### PROBLEM DESCRIPTION
Reproduce the listing below line for line, with every character, space and number unchanged.

### EXERCISE DATA

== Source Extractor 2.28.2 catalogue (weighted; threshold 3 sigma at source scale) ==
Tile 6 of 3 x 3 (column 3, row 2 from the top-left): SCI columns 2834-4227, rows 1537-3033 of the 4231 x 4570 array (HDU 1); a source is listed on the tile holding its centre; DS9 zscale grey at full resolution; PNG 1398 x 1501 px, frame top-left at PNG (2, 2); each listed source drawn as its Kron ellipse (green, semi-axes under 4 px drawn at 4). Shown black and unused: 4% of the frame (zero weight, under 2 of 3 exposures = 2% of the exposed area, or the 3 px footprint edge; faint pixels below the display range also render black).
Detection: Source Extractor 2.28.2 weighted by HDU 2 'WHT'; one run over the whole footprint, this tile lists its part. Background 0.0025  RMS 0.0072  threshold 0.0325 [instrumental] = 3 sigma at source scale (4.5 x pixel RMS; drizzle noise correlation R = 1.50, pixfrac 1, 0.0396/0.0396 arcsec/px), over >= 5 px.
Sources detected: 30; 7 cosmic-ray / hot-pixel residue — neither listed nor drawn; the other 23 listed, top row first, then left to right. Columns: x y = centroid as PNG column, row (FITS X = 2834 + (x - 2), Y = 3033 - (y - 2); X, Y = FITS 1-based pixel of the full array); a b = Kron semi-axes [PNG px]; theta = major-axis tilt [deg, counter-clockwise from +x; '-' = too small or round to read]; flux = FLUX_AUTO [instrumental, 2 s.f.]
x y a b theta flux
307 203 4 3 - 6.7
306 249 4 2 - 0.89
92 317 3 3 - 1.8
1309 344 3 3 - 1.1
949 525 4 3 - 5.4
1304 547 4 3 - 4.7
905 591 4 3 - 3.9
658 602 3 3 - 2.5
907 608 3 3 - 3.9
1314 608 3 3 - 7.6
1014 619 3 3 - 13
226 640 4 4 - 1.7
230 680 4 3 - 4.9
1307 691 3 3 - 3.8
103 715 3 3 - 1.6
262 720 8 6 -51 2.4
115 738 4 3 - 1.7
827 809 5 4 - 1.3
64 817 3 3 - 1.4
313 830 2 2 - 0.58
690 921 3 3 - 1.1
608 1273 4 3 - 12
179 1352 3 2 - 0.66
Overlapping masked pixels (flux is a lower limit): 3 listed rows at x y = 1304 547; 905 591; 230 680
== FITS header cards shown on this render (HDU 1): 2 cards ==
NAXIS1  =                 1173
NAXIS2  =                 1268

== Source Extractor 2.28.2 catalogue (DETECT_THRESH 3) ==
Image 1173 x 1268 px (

### THE OUTPUT
== Source Extractor 2.28.2 catalogue (weighted; threshold 3 sigma at source scale) ==
Tile 6 of 3 x 3 (column 3, row 2 from the top-left): SCI columns 2834-4227, rows 1537-3033 of the 4231 x 4570 array (HDU 1); a source is listed on the tile holding its centre; DS9 zscale grey at full resolution; PNG 1398 x 1501 px, frame top-left at PNG (2, 2); each listed source drawn as its Kron ellipse (green, semi-axes under 4 px drawn at 4). Shown black and unused: 4% of the frame (zero weight, under 2 of 3 exposures = 2% of the exposed area, or the 3 px footprint edge; faint pixels below the display range also render black).
Detection: Source Extractor 2.28.2 weighted by HDU 2 'WHT'; one run over the whole footprint, this tile lists its part. Background 0.0025  RMS 0.0072  threshold 0.0325 [instrumental] = 3 sigma at source scale (4.5 x pixel RMS; drizzle noise correlation R = 1.50, pixfrac 1, 0.0396/0.0396 arcsec/px), over >= 5 px.
Sources detected: 30; 7 cosmic-ray / hot-pixel residue — neither listed nor drawn; the other 23 listed, top row first, then left to right. Columns: x y = centroid as PNG column, row (FITS X = 2834 + (x - 2), Y = 3033 - (y - 2); X, Y = FITS 1-based pixel of the full array); a b = Kron semi-axes [PNG px]; theta = major-axis tilt [deg, counter-clockwise from +x; '-' = too small or round to read]; flux = FLUX_AUTO [instrumental, 2 s.f.]
x y a b theta flux
307 203 4 3 - 6.7
306 249 4 2 - 0.89
92 317 3 3 - 1.8
1309 344 3 3 - 1.1
949 525 4 3 - 5.4
1304 547 4 3 - 4.7
905 591 4 3 - 3.9
658 602 3 3 - 2.5
907 608 3 3 - 3.9
1314 608 3 3 - 7.6
1014 619 3 3 - 13
226 640 4 4 - 1.7
230 680 4 3 - 4.9
1307 691 3 3 - 3.8
103 715 3 3 - 1.6
262 720 8 6 -51 2.4
115 738 4 3 - 1.7
827 809 5 4 - 1.3
64 817 3 3 - 1.4
313 830 2 2 - 0.58
690 921 3 3 - 1.1
608 1273 4 3 - 12
179 1352 3 2 - 0.66
Overlapping masked pixels (flux is a lower limit): 3 listed rows at x y = 1304 547; 905 591; 230 680
== FITS header cards shown on this render (HDU 1): 2 cards ==
NAXIS1  =                 1173
NAXIS2  =                 1268

== Source Extractor 2.28.2 catalogue (DETECT_THRESH 3) ==
Image 1173 x 1268 px (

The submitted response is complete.